**Brief**.
Arrange all of the lines below as a JSON list of strings, with one string for each line and blank lines left out. Leave the pictures out of the answer.

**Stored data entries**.
════════════════

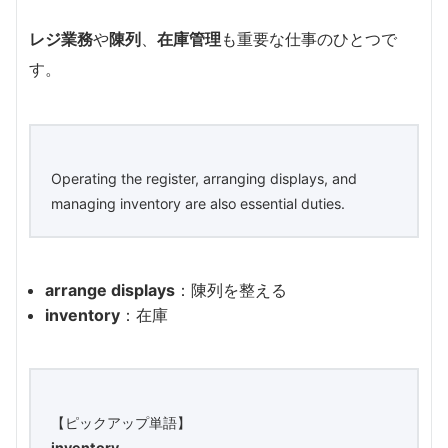
レジ業務
や
陳列
、
在庫管理
も重要な仕事のひとつで
す。
Operating the register, arranging displays, and
managing inventory are also essential duties.
arrange displays
：陳列を整える
inventory
：在庫
【ピックアップ単語】
inventory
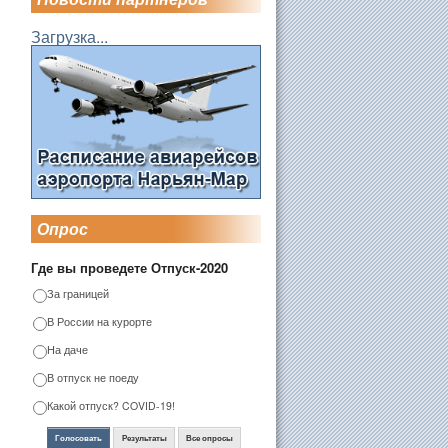
Загрузка...
Опрос
Где вы проведете Отпуск-2020
За границей
В России на курорте
На даче
В отпуск не поеду
Какой отпуск? COVID-19!
Голосовать
Результаты
Все опросы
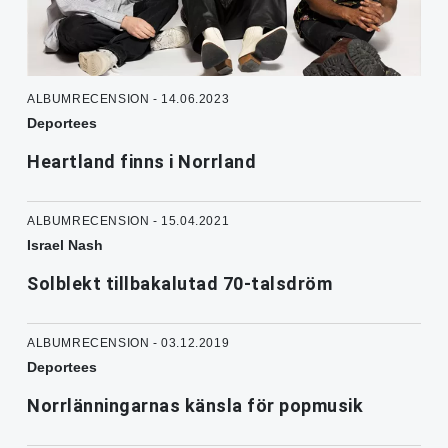
ALBUMRECENSION - 14.06.2023
Deportees
Heartland finns i Norrland
ALBUMRECENSION - 15.04.2021
Israel Nash
Solblekt tillbakalutad 70-talsdröm
ALBUMRECENSION - 03.12.2019
Deportees
Norrlänningarnas känsla för popmusik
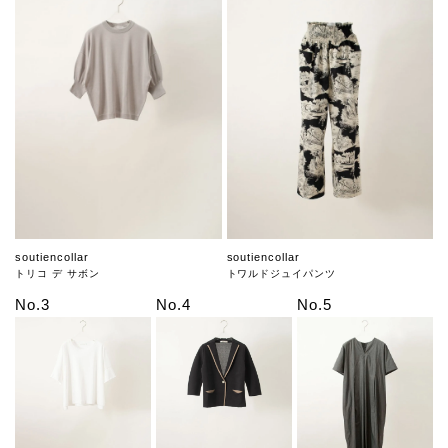
soutiencollar
soutiencollar
トリコ デ サボン
トワルドジュイパンツ
No.3
No.4
No.5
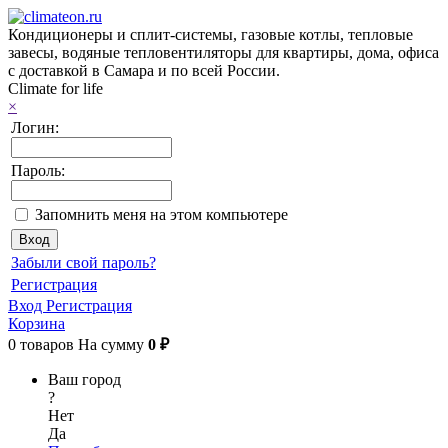
Кондиционеры и сплит-системы, газовые котлы, тепловые
завесы, водяные тепловентиляторы для квартиры, дома, офиса
с доставкой в Самара и по всей России.
Climate for life
×
Логин:
Пароль:
Запомнить меня на этом компьютере
Забыли свой пароль?
Регистрация
Вход
Регистрация
Корзина
0
товаров
На сумму
0 ₽
Ваш город
?
Нет
Да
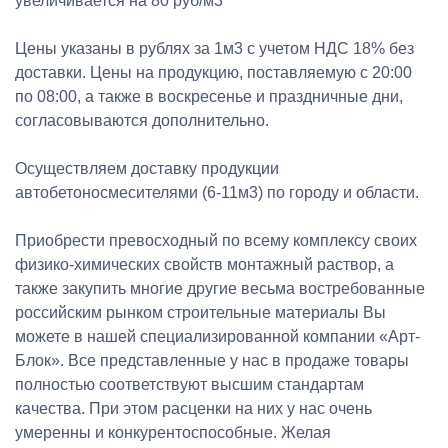
увеличивается на 80 руб/м3
Цены указаны в рублях за 1м3 с учетом НДС 18% без
доставки. Цены на продукцию, поставляемую с 20:00
по 08:00, а также в воскресенье и праздничные дни,
согласовываются дополнительно.
Осуществляем доставку продукции
автобетоносмесителями (6-11м3) по городу и области.
Приобрести превосходный по всему комплексу своих
физико-химических свойств монтажный раствор, а
также закупить многие другие весьма востребованные
российским рынком строительные материалы Вы
можете в нашей специализированной компании «Арт-
Блок». Все представленные у нас в продаже товары
полностью соответствуют высшим стандартам
качества. При этом расценки на них у нас очень
умеренны и конкурентоспособные. Желая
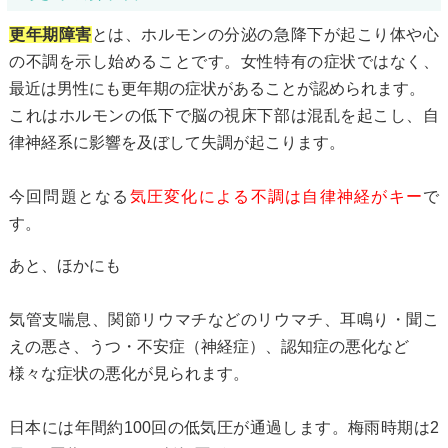
更年期障害
とは、ホルモンの分泌の急降下が起こり体や心
の不調を示し始めることです。女性特有の症状ではなく、
最近は男性にも更年期の症状があることが認められます。
これはホルモンの低下で脳の視床下部は混乱を起こし、自
律神経系に影響を及ぼして失調が起こります。
今回問題となる
気圧変化による不調は自律神経がキー
で
す。
あと、ほかにも
気管支喘息、関節リウマチなどのリウマチ、耳鳴り・聞こ
えの悪さ、うつ・不安症（神経症）、認知症の悪化など
様々な症状の悪化が見られます。
日本には年間約100回の低気圧が通過します。梅雨時期は2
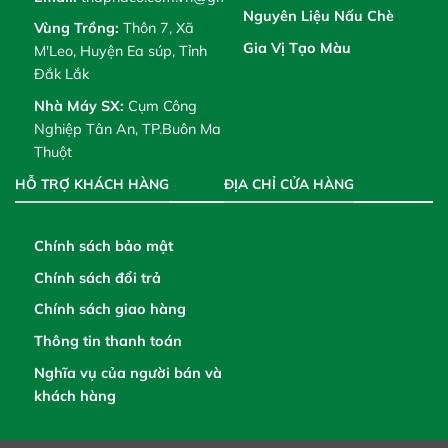
Nguyên Liệu Nấu Chè
Vùng Trồng:
Thôn 7, Xã
Gia Vị Tạo Màu
M'Leo, Huyện Ea súp, Tỉnh
Đắk Lắk
Nhà Máy SX:
Cụm Công
Nghiệp Tân An, TP.Buôn Ma
Thuột
HỖ TRỢ KHÁCH HÀNG
ĐỊA CHỈ CỬA HÀNG
Chính sách bảo mật
Chính sách đổi trả
Chính sách giao hàng
Thông tin thanh toán
Nghĩa vụ của người bán và
khách hàng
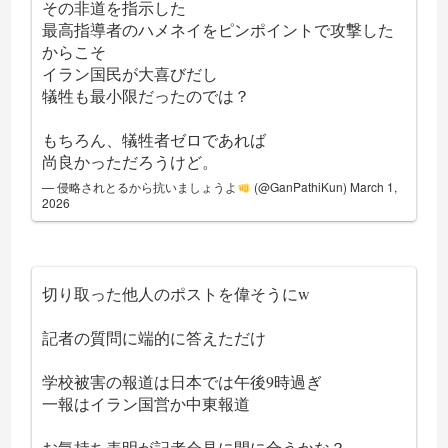
その非道を指示した
最高指導者のハメネイをピンポイントで攻撃した
からこそ
イラン国民が大喜びだし
犠牲も最小限だったのでは？
もちろん、犠牲者ゼロであれば
尚良かっただろうけど。
— 侵略されとるから抗いましょうよ
(@GanPathiKun)
March 1,
2026
切り取った他人のポストを偉そうにw
記者の質問に端的に答えただけ
学校被害の報道は日本では午後9時過ぎ
一報はイラン国営か中東報道
お気持ち表明が記者会見に間に合うかな？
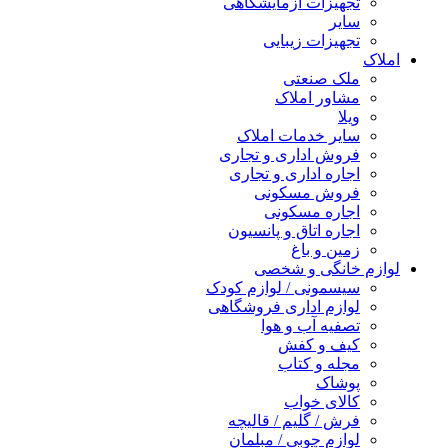
تجهیزات آزمایشگاهی
سایر
تجهیزات زیبایی
املاک
ملک صنعتی
مشاور املاک
ویلا
سایر خدمات املاک
فروش اداری و تجاری
اجاره اداری و تجاری
فروش مسکونی
اجاره مسکونی
اجاره اتاق و پانسیون
زمین و باغ
لوازم خانگی و شخصی
سیسمونی / لوازم کودک
لوازم اداری فروشگاهی
تصفیه آب و هوا
کیف و کفش
مجله و کتاب
پوشاک
کالای خواب
فرش / گلیم / قالیچه
لوازم چوبی / مبلمان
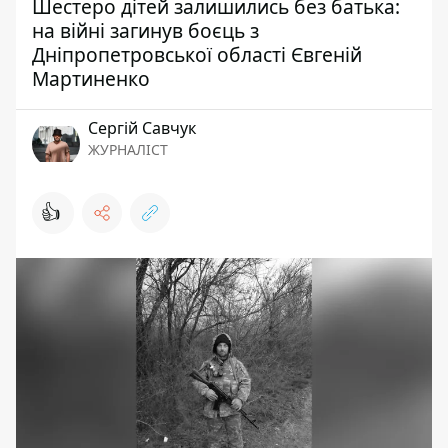
Шестеро дітей залишились без батька:
на війні загинув боєць з
Дніпропетровської області Євгеній
Мартиненко
Сергій Савчук
ЖУРНАЛІСТ
👍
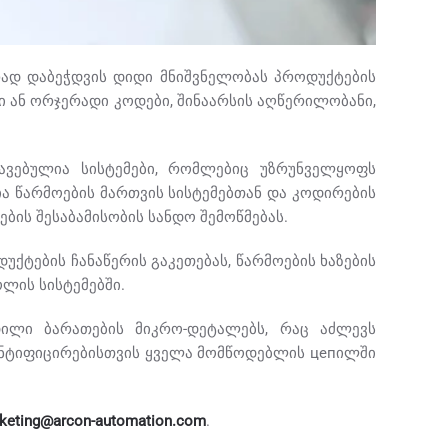
რად დაბეჭდვის დიდი მნიშვნელობას პროდუქტების
ნი ან ორჯერადი კოდები, შინაარსის აღწერილობანი,
ავებულია სისტემები, რომლებიც უზრუნველყოფს
ია წარმოების მართვის სისტემებთან და კოდირების
ბის შესაბამისობის სანდო შემოწმებას.
ქტების ჩანაწერის გაკეთებას, წარმოების ხაზების
ლის სისტემებში.
ილი ბარათების მიკრო-დეტალებს, რაც აძლევს
ნტიფიცირებისთვის ყველა მომწოდებლის цепილში
keting@arcon-automation.com
.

════════════════

**Answer for this exercise**.
[
  "レジ業務",
  "や",
  "陳列",
  "、",
  "在庫管理",
  "も重要な仕事のひとつで",
  "す。",
  "Operating the register, arranging displays, and",
  "managing inventory are also essential duties.",
  "arrange displays",
  "：陳列を整える",
  "inventory",
  "：在庫",
  "【ピックアップ単語】",
  "inventory",
  "Загрузка...",
  "Опрос",
  "Где вы проведете Отпуск-2020",
  "За границей",
  "В России на курорте",
  "На даче",
  "В отпуск не поеду",
  "Какой отпуск? COVID-19!",
  "Голосовать",
  "Результаты",
  "Все опросы",
  "ALBUMRECENSION - 14.06.2023",
  "Deportees",
  "Heartland finns i Norrland",
  "ALBUMRECENSION - 15.04.2021",
  "Israel Nash",
  "Solblekt tillbakalutad 70-talsdröm",
  "ALBUMRECENSION - 03.12.2019",
  "Deportees",
  "Norrlänningarnas känsla för popmusik",
  "soutiencollar",
  "soutiencollar",
  "トリコ デ サボン",
  "トワルドジュイパンツ",
  "No.3",
  "No.4",
  "No.5",
  "Кондиционеры и сплит-системы, газовые котлы, тепловые",
  "завесы, водяные тепловентиляторы для квартиры, дома, офиса",
  "с доставкой в Самара и по всей России.",
  "Climate for life",
  "×",
  "Логин:",
  "Пароль:",
  "Запомнить меня на этом компьютере",
  "Забыли свой пароль?",
  "Регистрация",
  "Вход",
  "Регистрация",
  "Корзина",
  "0",
  "товаров",
  "На сумму",
  "0 ₽",
  "Ваш город",
  "?",
  "Нет",
  "Да",
  "увеличивается на 80 руб/м3",
  "Цены указаны в рублях за 1м3 с учетом НДС 18% без",
  "доставки. Цены на продукцию, поставляемую с 20:00",
  "по 08:00, а также в воскресенье и праздничные дни,",
  "согласовываются дополнительно.",
  "Осуществляем доставку продукции",
  "автобетоносмесителями (6-11м3) по городу и области.",
  "Приобрести превосходный по всему комплексу своих",
  "физико-химических свойств монтажный раствор, а",
  "также закупить многие другие весьма востребованные",
  "российским рынком строительные материалы Вы",
  "можете в нашей специализированной компании «Арт-",
  "Блок». Все представленные у нас в продаже товары",
  "полностью соответствуют высшим стандартам",
  "качества. При этом расценки на них у нас очень",
  "умеренны и конкурентоспособные. Желая",
  "更年期障害",
  "とは、ホルモンの分泌の急降下が起こり体や心",
  "の不調を示し始めることです。女性特有の症状ではなく、",
  "最近は男性にも更年期の症状があることが認められます。",
  "これはホルモンの低下で脳の視床下部は混乱を起こし、自",
  "律神経系に影響を及ぼして失調が起こります。",
  "今回問題となる",
  "気圧変化による不調は自律神経がキー",
  "で",
  "す。",
  "あと、ほかにも",
  "気管支喘息、関節リウマチなどのリウマチ、耳鳴り・聞こ",
  "えの悪さ、うつ・不安症（神経症）、認知症の悪化など",
  "様々な症状の悪化が見られます。",
  "日本には年間約100回の低気圧が通過します。梅雨時期は2",
  "Nguyên Liệu Nấu Chè",
  "Vùng Trồng:",
  "Thôn 7, Xã",
  "Gia Vị Tạo Màu",
  "M'Leo, Huyện Ea súp, Tỉnh",
  "Đắk Lắk",
  "Nhà Máy SX:",
  "Cụm Công",
  "Nghiệp Tân An, TP.Buôn Ma",
  "Thuột",
  "HỖ TRỢ KHÁCH HÀNG",
  "ĐỊA CHỈ CỬA HÀNG",
  "Chính sách bảo mật",
  "Chính sách đổi trả",
  "Chính sách giao hàng",
  "Thông tin thanh toán",
  "Nghĩa vụ của người bán và",
  "khách hàng",
  "その非道を指示した",
  "最高指導者のハメネイをピンポイントで攻撃した",
  "からこそ",
  "イラン国民が大喜びだし",
  "犠牲も最小限だったのでは？",
  "もちろん、犠牲者ゼロであれば",
  "尚良かっただろうけど。",
  "— 侵略されとるから抗いましょうよ",
  "(@GanPathiKun)",
  "March 1,",
  "2026",
  "切り取った他人のポストを偉そうにw",
  "記者の質問に端的に答えただけ",
  "学校被害の報道は日本では午後9時過ぎ",
  "一報はイラン国営か中東報道",
  "お気持ち表明が記者会見に間に合うかな？",
  "تجهیزات آزمایشگاهی",
  "سایر",
  "تجهیزات زیبایی",
  "املاک",
  "ملک صنعتی",
  "مشاور املاک",
  "ویلا",
  "سایر خدمات املاک",
  "فروش اداری و تجاری",
  "اجاره اداری و تجاری",
  "فروش مسکونی",
  "اجاره مسکونی",
  "اجاره اتاق و پانسیون",
  "زمین و باغ",
  "لوازم خانگی و شخصی",
  "سیسمونی / لوازم کودک",
  "لوازم اداری فروشگاهی",
  "تصفیه آب و هوا",
  "کیف و کفش",
  "مجله و کتاب",
  "پوشاک",
  "کالای خواب",
  "فرش / گلیم / قالیچه",
  "لوازم چوبی / مبلمان",
  "Шестеро дітей залишились без батька:",
  "на війні загинув боєць з",
  "Дніпропетровської області Євгеній",
  "Мартиненко",
  "Сергій Савчук",
  "ЖУРНАЛІСТ",
  "👍",
  "რად დაბეჭდვის დიდი მნიშვნელობას პროდუქტების",
  "ნი ან ორჯერადი კოდები, შინაარსის აღწერილობანი,",
  "ავებულია სისტემები, რომლებიც უზრუნველყოფს",
  "ია წარმოების მართვის სისტემებთან და კოდირების",
  "ბის შესაბამისობის სანდო შემოწმებას.",
  "ქტების ჩანაწერის გაკეთებას, წარმოების ხაზების",
  "ლის სისტემებში.",
  "ილი ბარათების მიკრო-დეტალებს, რაც აძლევს",
  "ნტიფიცირებისთვის ყველა მომწოდებლის цепილში",
  "keting@arcon-automation.com",
  "."
]